What you should do -
Return all records exactly. Nothing may be added.

=== Provided entries ===

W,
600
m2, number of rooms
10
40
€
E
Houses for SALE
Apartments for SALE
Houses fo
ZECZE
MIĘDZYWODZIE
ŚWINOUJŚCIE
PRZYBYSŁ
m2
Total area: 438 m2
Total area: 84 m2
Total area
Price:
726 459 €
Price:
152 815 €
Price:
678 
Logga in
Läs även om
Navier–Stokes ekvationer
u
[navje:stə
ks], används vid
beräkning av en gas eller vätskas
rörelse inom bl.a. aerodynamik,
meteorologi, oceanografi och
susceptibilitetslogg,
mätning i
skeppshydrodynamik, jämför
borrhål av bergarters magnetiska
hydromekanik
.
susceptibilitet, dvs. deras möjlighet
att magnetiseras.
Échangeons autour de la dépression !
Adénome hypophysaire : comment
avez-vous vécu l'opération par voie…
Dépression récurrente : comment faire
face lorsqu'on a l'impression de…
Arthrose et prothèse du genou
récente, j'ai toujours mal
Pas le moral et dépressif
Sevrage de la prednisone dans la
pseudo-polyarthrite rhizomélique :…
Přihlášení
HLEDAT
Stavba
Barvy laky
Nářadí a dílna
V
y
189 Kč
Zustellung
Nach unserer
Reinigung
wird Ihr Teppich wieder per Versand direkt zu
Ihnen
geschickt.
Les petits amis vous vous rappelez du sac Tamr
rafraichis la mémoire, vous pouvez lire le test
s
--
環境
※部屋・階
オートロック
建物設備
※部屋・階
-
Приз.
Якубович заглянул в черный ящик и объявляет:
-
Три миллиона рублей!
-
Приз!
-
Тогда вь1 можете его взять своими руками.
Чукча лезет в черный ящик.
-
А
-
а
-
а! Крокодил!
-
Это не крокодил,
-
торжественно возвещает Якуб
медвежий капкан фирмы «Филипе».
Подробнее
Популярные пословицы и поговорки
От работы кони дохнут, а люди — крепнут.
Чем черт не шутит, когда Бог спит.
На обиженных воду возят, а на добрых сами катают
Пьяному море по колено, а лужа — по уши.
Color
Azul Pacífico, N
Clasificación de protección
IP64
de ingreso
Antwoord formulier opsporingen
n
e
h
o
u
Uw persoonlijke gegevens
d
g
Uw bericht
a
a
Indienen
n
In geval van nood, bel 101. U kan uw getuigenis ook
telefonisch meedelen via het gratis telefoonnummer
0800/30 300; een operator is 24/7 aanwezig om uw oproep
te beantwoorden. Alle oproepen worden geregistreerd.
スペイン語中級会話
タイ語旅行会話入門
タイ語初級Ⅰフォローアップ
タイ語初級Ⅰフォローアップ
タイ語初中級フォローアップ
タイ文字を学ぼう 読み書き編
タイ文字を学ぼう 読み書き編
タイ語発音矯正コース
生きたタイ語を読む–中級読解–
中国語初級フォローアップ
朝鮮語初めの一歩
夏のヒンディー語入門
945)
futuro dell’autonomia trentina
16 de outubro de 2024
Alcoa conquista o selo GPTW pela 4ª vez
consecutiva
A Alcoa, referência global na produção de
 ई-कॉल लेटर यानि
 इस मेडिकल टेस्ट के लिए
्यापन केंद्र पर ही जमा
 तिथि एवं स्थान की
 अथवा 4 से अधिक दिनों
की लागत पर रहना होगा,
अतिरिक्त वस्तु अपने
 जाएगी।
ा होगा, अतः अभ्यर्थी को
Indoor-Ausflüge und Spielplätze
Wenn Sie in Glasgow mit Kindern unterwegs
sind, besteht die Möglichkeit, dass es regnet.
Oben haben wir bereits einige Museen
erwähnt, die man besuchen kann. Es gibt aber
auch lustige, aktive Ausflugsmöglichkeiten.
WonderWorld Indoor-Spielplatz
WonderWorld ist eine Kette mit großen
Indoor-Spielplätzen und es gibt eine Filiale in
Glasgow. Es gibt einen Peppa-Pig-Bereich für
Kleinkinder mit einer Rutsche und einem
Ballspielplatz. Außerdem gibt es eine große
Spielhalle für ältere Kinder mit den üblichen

===

Result of the task -
W,
600
m2, number of rooms
10
40
€
E
Houses for SALE
Apartments for SALE
Houses fo
ZECZE
MIĘDZYWODZIE
ŚWINOUJŚCIE
PRZYBYSŁ
m2
Total area: 438 m2
Total area: 84 m2
Total area
Price:
726 459 €
Price:
152 815 €
Price:
678 
Logga in
Läs även om
Navier–Stokes ekvationer
u
[navje:stə
ks], används vid
beräkning av en gas eller vätskas
rörelse inom bl.a. aerodynamik,
meteorologi, oceanografi och
susceptibilitetslogg,
mätning i
skeppshydrodynamik, jämför
borrhål av bergarters magnetiska
hydromekanik
.
susceptibilitet, dvs. deras möjlighet
att magnetiseras.
Échangeons autour de la dépression !
Adénome hypophysaire : comment
avez-vous vécu l'opération par voie…
Dépression récurrente : comment faire
face lorsqu'on a l'impression de…
Arthrose et prothèse du genou
récente, j'ai toujours mal
Pas le moral et dépressif
Sevrage de la prednisone dans la
pseudo-polyarthrite rhizomélique :…
Přihlášení
HLEDAT
Stavba
Barvy laky
Nářadí a dílna
V
y
189 Kč
Zustellung
Nach unserer
Reinigung
wird Ihr Teppich wieder per Versand direkt zu
Ihnen
geschickt.
Les petits amis vous vous rappelez du sac Tamr
rafraichis la mémoire, vous pouvez lire le test
s
--
環境
※部屋・階
オートロック
建物設備
※部屋・階
-
Приз.
Якубович заглянул в черный ящик и объявляет:
-
Три миллиона рублей!
-
Приз!
-
Тогда вь1 можете его взять своими руками.
Чукча лезет в черный ящик.
-
А
-
а
-
а! Крокодил!
-
Это не крокодил,
-
торжественно возвещает Якуб
медвежий капкан фирмы «Филипе».
Подробнее
Популярные пословицы и поговорки
От работы кони дохнут, а люди — крепнут.
Чем черт не шутит, когда Бог спит.
На обиженных воду возят, а на добрых сами катают
Пьяному море по колено, а лужа — по уши.
Color
Azul Pacífico, N
Clasificación de protección
IP64
de ingreso
Antwoord formulier opsporingen
n
e
h
o
u
Uw persoonlijke gegevens
d
g
Uw bericht
a
a
Indienen
n
In geval van nood, bel 101. U kan uw getuigenis ook
telefonisch meedelen via het gratis telefoonnummer
0800/30 300; een operator is 24/7 aanwezig om uw oproep
te beantwoorden. Alle oproepen worden geregistreerd.
スペイン語中級会話
タイ語旅行会話入門
タイ語初級Ⅰフォローアップ
タイ語初級Ⅰフォローアップ
タイ語初中級フォローアップ
タイ文字を学ぼう 読み書き編
タイ文字を学ぼう 読み書き編
タイ語発音矯正コース
生きたタイ語を読む–中級読解–
中国語初級フォローアップ
朝鮮語初めの一歩
夏のヒンディー語入門
945)
futuro dell’autonomia trentina
16 de outubro de 2024
Alcoa conquista o selo GPTW pela 4ª vez
consecutiva
A Alcoa, referência global na produção de
 ई-कॉल लेटर यानि
 इस मेडिकल टेस्ट के लिए
्यापन केंद्र पर ही जमा
 तिथि एवं स्थान की
 अथवा 4 से अधिक दिनों
की लागत पर रहना होगा,
अतिरिक्त वस्तु अपने
 जाएगी।
ा होगा, अतः अभ्यर्थी को
Indoor-Ausflüge und Spielplätze
Wenn Sie in Glasgow mit Kindern unterwegs
sind, besteht die Möglichkeit, dass es regnet.
Oben haben wir bereits einige Museen
erwähnt, die man besuchen kann. Es gibt aber
auch lustige, aktive Ausflugsmöglichkeiten.
WonderWorld Indoor-Spielplatz
WonderWorld ist eine Kette mit großen
Indoor-Spielplätzen und es gibt eine Filiale in
Glasgow. Es gibt einen Peppa-Pig-Bereich für
Kleinkinder mit einer Rutsche und einem
Ballspielplatz. Außerdem gibt es eine große
Spielhalle für ältere Kinder mit den üblichen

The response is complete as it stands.